7. Error Handling and Recovery

Robust Dataset Operations:

def safe_dataset_generation(project_id, config, max_retries=3):
    """Generate dataset with error handling and retries."""

    for attempt in range(max_retries):
        try:
            # Start generation
            response = requests.post('http://localhost:8000/api/v1/datasets/generate', json=config)
            response.raise_for_status()
            job_id = response.json()['job_id']

            # Monitor completion
            result = monitor_dataset_generation(job_id)

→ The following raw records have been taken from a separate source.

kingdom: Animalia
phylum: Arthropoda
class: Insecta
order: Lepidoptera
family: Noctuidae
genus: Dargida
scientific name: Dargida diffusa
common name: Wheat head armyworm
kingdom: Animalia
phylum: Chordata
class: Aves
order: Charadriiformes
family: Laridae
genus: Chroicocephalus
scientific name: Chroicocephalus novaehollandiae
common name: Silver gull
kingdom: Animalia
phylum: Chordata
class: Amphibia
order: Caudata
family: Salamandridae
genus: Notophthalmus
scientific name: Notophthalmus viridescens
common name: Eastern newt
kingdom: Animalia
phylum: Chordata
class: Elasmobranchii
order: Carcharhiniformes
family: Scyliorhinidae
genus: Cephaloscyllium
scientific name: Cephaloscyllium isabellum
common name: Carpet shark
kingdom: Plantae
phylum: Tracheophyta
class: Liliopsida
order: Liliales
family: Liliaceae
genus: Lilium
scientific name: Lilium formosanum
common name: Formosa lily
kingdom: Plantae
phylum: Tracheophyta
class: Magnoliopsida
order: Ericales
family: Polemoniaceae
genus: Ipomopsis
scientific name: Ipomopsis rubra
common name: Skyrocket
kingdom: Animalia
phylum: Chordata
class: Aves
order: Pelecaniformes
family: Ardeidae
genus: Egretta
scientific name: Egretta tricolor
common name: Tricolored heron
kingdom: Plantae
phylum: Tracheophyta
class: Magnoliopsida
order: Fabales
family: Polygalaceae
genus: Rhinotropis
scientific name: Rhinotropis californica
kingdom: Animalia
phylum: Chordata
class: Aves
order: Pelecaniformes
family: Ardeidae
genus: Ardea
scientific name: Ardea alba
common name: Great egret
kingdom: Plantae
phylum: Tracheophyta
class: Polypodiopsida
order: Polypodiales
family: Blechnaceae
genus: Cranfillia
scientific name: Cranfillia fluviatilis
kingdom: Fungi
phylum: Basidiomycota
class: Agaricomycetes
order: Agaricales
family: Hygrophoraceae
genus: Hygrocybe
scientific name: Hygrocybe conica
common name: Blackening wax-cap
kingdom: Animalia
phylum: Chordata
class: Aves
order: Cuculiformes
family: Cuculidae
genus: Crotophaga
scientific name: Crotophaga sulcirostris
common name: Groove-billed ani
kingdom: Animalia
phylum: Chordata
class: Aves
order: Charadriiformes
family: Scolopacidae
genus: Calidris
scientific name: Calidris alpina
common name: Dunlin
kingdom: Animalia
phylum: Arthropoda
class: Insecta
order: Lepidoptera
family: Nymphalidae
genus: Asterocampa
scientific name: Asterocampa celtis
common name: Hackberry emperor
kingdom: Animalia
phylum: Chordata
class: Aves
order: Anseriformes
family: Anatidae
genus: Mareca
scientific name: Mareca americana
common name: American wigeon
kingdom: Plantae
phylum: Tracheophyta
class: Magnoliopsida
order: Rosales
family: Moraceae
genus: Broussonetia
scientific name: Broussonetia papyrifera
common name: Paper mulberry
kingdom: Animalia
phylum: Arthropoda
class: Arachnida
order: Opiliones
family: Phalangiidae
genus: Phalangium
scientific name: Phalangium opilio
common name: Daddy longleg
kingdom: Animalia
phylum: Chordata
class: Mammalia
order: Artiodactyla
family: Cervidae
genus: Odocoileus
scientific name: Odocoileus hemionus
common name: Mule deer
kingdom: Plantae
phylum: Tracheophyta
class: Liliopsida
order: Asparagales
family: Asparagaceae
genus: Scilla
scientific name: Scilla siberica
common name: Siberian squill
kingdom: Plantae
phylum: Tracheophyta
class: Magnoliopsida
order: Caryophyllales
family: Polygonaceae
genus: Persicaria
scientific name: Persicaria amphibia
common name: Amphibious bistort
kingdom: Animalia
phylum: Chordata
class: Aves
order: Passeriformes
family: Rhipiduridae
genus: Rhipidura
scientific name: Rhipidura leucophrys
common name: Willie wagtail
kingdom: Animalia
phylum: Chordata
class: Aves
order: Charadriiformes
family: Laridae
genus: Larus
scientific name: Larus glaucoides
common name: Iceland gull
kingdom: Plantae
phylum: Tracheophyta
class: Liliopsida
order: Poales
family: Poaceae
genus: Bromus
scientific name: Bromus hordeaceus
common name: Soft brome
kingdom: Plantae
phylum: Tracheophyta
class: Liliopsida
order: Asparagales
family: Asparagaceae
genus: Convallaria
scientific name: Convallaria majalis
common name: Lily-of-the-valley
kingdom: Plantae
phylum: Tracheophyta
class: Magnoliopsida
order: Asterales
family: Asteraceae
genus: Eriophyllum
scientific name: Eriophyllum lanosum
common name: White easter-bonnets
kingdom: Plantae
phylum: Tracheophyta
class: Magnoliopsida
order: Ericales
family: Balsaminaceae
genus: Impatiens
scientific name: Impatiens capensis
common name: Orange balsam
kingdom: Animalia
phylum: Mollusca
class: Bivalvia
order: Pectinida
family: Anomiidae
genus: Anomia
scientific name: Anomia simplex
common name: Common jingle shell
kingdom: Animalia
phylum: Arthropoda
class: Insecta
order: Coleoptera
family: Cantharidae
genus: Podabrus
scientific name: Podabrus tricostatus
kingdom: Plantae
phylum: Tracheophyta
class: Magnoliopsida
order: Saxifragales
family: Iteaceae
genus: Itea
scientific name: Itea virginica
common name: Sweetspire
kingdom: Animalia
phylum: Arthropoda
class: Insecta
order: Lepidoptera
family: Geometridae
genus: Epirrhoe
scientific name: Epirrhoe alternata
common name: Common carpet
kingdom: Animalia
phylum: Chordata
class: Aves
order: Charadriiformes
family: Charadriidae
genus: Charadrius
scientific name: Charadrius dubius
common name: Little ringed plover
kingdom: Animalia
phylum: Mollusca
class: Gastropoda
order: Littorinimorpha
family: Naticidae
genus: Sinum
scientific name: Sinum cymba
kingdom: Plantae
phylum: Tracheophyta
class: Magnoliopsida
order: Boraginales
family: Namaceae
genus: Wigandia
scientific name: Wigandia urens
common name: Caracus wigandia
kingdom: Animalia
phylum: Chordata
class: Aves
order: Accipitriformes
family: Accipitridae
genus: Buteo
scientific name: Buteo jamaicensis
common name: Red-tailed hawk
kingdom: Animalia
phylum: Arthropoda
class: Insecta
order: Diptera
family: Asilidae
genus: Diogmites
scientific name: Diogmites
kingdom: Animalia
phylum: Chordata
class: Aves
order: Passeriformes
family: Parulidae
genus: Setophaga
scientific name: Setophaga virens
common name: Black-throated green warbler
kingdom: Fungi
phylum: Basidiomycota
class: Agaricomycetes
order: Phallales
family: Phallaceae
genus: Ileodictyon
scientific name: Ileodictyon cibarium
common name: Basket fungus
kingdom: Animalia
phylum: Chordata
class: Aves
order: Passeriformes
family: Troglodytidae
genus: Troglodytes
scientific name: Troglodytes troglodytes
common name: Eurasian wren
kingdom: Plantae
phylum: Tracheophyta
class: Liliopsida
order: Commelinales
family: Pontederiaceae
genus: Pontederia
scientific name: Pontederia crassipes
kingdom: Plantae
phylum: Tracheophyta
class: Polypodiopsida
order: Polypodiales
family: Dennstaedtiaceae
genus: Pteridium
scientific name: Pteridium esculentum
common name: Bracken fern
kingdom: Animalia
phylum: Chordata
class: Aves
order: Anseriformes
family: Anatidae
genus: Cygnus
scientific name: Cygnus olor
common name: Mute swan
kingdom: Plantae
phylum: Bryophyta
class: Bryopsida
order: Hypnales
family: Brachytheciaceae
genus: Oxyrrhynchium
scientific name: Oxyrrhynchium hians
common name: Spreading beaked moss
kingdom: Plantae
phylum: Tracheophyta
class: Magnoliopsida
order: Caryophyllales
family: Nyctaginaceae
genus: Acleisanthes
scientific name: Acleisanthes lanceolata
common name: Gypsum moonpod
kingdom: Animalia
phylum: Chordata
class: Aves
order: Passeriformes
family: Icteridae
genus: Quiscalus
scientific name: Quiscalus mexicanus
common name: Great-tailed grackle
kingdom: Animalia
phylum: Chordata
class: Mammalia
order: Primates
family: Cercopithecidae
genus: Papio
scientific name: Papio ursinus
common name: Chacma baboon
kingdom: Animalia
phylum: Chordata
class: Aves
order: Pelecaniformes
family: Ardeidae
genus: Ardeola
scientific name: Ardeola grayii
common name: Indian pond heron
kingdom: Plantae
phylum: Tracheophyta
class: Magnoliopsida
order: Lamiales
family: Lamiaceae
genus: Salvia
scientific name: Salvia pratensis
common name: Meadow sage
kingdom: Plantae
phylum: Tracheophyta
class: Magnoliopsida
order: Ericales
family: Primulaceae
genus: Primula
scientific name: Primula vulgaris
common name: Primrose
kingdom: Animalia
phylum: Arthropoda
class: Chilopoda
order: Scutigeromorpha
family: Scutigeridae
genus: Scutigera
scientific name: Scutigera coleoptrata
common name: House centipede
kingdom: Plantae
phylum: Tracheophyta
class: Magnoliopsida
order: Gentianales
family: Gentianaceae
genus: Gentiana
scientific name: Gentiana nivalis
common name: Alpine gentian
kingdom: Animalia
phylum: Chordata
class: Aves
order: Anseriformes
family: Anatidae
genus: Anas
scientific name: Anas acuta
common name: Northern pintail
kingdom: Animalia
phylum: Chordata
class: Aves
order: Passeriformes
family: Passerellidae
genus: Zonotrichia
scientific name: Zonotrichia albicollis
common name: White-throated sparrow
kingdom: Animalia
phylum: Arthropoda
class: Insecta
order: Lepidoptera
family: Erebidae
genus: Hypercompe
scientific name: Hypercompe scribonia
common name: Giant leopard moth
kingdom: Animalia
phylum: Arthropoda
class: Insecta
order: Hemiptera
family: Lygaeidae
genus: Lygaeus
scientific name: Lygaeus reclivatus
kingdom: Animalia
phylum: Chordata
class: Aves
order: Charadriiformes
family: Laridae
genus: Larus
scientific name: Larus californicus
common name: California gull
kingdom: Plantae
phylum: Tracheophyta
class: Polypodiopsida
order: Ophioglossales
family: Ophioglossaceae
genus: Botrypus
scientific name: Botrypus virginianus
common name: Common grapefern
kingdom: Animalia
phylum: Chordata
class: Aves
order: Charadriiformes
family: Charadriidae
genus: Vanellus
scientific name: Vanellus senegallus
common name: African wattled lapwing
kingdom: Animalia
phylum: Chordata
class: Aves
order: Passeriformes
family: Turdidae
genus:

            if result and result.get('error'):
                if attempt < max_retries - 1:
                    print(f"Attempt {attempt + 1} failed: {result['error']}. Retrying...")
                    time.sleep(5 * (attempt + 1))  # Exponential backoff
                    continue
                else:
                    raise Exception(f"Dataset generation failed after {max_retries} attempts: {result['error']}")

            return result

        except requests.exceptions.RequestException as e:
            if attempt < max_retries - 1:
                print(f"Network error on attempt {attempt + 1}: {e}. Retrying...")
                time.sleep(5 * (attempt + 1))
                continue
            else:
                raise Exception(f"Dataset generation failed after {max_retries} attempts due to network errors")

    return None

This API provides comprehensive dataset generation and management capabilities with support for quality assessment, taxonomy integration, versioning, and performance optimization suitable for both development and production workflows.